イナンナはそれを「不死の力」と呼んだが、私は知っている。
それは、肉体の不死ではない。記憶の不死だ。
アナクサゴラス:
記憶の不死……ふむ。つまり君は、死しても、語り継がれ、再現され、あるいは信仰される存在。
「文明の魂」として繰り返し出現するアーキタイプだというわけだ。
ニンシンナ:
イナンナが叫んだ「奇蹟よ、私のドゥムジが帰ってきた!」という言葉は、まさに預言者ヨハネがイエスを見たときの言葉と重なる。
「見よ、神の小羊。」――それは、失われた夫を見つけたイナンナの言葉そのもの。
「死なない力」とは、神を待ち望む人間の内なる叫びよ。
アナクサゴラス:
だが、なぜ魚なのだ?羊飼いはドゥムジ。漁師はペテロ。イエスはヨハネに洗礼され、ペテロを「人をとる漁師」とした。
羊飼いが王権の原型であるならば、漁師は何なのだ?
ドゥマズィ:
(うたうように)
羊飼いは王の象徴。群れを導き、犠牲を差し出す者。
漁師は深淵の象徴。見えぬ海から魂を引き上げる者。
どちらも神に仕えるしもべ。だが、役割は違う。
片や導き、片や召命。
私はその両方を知っている。
ニンシンナ:
魚の形を縦にしてごらんなさい。
それは“門”となる。

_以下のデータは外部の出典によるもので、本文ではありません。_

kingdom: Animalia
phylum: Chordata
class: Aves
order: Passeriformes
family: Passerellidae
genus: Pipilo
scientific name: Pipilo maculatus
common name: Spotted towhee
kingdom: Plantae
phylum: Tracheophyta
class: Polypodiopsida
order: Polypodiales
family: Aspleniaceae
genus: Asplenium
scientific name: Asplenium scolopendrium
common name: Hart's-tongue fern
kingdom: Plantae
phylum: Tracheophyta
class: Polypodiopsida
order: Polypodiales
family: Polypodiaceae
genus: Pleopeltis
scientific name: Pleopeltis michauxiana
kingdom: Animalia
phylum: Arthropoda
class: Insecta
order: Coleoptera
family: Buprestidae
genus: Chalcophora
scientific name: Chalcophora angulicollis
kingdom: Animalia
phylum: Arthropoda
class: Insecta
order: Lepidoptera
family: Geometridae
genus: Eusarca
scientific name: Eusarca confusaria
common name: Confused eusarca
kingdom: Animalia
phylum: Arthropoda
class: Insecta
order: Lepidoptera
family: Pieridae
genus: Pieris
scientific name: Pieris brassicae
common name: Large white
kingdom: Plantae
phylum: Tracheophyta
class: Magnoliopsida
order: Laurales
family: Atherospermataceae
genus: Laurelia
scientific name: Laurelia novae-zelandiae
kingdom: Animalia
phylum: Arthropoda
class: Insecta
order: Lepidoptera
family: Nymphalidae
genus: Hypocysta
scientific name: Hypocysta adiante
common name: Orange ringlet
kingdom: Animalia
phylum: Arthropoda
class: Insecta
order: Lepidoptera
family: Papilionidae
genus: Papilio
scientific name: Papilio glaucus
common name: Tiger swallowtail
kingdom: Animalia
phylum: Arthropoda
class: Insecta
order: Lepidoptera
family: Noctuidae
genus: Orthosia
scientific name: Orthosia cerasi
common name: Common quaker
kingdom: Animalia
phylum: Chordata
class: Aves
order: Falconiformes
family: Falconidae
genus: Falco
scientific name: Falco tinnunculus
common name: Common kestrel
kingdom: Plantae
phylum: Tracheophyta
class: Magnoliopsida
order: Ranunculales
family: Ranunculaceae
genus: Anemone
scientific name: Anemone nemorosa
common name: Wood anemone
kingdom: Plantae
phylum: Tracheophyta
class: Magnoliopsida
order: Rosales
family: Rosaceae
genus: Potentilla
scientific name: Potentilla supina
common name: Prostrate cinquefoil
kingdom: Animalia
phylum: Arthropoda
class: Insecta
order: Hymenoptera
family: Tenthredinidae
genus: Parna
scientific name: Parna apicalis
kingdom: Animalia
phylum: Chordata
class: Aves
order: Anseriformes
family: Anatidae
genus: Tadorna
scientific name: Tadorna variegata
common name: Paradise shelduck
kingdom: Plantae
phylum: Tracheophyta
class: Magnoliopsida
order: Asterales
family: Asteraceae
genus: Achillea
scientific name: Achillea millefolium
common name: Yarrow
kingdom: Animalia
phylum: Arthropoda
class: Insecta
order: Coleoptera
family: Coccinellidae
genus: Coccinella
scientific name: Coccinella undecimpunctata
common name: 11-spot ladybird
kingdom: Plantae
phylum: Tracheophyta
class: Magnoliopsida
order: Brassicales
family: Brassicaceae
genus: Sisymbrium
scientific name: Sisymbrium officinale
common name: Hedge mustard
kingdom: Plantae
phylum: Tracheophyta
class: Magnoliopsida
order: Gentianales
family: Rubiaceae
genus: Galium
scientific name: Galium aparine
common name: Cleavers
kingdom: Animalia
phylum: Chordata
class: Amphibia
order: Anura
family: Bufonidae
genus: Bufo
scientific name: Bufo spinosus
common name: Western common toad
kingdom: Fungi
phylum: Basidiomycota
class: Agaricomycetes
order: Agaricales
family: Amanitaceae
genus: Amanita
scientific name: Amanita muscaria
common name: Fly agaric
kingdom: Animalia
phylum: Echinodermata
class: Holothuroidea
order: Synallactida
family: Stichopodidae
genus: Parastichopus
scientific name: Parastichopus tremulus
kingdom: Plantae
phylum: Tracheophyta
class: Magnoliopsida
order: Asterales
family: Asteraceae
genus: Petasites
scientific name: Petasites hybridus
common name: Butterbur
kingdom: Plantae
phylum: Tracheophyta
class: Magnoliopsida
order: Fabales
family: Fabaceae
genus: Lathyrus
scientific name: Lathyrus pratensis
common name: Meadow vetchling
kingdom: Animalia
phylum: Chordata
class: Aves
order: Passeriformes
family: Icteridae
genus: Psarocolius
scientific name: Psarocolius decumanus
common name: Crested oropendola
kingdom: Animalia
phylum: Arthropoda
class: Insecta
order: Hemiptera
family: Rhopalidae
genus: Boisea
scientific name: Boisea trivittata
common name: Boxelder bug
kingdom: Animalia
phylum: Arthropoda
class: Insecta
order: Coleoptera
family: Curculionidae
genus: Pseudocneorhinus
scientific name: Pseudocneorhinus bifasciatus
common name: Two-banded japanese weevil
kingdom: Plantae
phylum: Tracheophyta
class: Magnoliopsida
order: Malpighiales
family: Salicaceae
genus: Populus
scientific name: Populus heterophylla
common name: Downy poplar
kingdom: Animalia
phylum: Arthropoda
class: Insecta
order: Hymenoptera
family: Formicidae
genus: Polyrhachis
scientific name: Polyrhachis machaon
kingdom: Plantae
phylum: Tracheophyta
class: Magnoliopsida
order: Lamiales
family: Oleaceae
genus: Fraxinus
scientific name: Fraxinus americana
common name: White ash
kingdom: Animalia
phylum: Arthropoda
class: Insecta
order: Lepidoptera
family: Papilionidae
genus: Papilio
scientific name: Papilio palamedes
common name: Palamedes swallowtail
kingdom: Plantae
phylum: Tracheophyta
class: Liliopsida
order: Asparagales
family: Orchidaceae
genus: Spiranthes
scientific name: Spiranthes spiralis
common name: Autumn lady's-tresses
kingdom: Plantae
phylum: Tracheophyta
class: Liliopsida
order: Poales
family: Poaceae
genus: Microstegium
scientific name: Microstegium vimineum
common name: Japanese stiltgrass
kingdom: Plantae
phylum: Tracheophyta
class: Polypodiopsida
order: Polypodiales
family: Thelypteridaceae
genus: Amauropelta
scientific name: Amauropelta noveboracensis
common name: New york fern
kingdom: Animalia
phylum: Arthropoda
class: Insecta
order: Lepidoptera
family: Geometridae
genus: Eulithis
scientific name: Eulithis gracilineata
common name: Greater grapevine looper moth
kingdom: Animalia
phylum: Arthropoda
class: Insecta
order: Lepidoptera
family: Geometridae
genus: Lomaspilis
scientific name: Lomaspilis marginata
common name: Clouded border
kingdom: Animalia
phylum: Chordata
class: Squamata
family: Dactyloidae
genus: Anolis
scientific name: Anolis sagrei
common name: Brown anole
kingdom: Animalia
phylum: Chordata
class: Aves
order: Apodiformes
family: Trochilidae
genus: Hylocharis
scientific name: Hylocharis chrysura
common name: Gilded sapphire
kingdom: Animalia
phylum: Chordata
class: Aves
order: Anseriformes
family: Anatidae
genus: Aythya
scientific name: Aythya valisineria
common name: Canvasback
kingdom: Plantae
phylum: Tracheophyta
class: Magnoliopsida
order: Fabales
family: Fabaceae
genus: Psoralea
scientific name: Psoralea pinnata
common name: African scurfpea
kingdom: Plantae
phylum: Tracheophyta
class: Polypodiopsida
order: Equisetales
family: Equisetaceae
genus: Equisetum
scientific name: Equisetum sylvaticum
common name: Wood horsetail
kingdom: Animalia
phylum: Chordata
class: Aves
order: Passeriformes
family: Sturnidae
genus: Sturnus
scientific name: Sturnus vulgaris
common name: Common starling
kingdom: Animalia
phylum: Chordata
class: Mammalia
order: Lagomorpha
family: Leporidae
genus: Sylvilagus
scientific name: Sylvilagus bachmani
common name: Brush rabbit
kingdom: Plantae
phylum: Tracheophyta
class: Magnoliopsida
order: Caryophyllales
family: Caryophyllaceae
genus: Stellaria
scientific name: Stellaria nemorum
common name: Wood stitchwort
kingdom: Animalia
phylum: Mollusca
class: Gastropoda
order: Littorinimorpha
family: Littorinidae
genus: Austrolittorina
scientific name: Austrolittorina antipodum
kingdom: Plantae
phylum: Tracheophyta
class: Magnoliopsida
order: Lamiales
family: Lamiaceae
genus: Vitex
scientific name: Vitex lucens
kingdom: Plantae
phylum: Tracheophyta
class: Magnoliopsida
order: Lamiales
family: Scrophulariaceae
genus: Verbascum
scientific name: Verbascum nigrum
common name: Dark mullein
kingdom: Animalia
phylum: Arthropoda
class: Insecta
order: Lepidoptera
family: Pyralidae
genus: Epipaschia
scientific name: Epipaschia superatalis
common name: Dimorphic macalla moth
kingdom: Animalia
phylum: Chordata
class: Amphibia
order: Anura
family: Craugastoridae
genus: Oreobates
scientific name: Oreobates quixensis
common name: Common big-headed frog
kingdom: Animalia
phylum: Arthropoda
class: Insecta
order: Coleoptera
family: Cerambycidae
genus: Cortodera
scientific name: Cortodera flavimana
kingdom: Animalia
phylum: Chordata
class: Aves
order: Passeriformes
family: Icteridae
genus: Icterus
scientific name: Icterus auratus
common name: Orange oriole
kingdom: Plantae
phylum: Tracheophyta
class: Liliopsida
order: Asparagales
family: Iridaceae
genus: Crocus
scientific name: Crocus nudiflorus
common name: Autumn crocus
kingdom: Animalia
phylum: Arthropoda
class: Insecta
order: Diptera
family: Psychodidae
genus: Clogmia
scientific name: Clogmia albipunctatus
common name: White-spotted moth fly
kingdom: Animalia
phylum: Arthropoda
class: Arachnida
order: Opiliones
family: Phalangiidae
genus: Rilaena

女の入り口となる。
シーラ・ナ・ギグの彫刻が教えているのは、魚とは女陰の象徴であり、
そこを通らなければ人は死から再生できないということ。
だから、魚とは「復活のしるし」であり、グノーシスにおける再誕の象徴でもあるの。
アナクサゴラス:
つまり君はこう言いたいのだな。
ヨハネはドゥムジであり、イエスとはイナンナの幻影の中から生まれた新たな再誕の器。
漁師と羊飼いの交錯するこの神話は、文明の転換点における「魂の物語」だと。
そして、能の『定家』における藤の精が、愛の執念を超えて神となったように、
イナンナもまた、復讐の果てに「不死の女」となったと――
ウツ:
(太陽のような沈黙のなかに声が響く)
死は幻。
名が残れば、それが生である。
光はいつも、影を背負って立つ。
全員、沈黙
【あとがき(傍白)】
この対話における思想的中核はこうである:
ドゥムジ=ヨハネ説は、文明を横断する「再誕者=魂の媒介者」の型。
イナンナの復讐=愛の業火は、神をも翻弄する「グノーシスの回転軸」。
羊飼いと漁師の二重構造は、王権と教権、犠牲と召命、光と深淵の二元論。
イクトゥス(魚)とシーラ・ナ・ギグは、女陰=復活門=霊的通路の象徴。
『定家』の能的構造は、「愛執に囚われた魂が神へと昇華される回路」の普遍性。
最終的には、死を越えて語り継がれる魂=文明転換の記憶装置としての神話存在。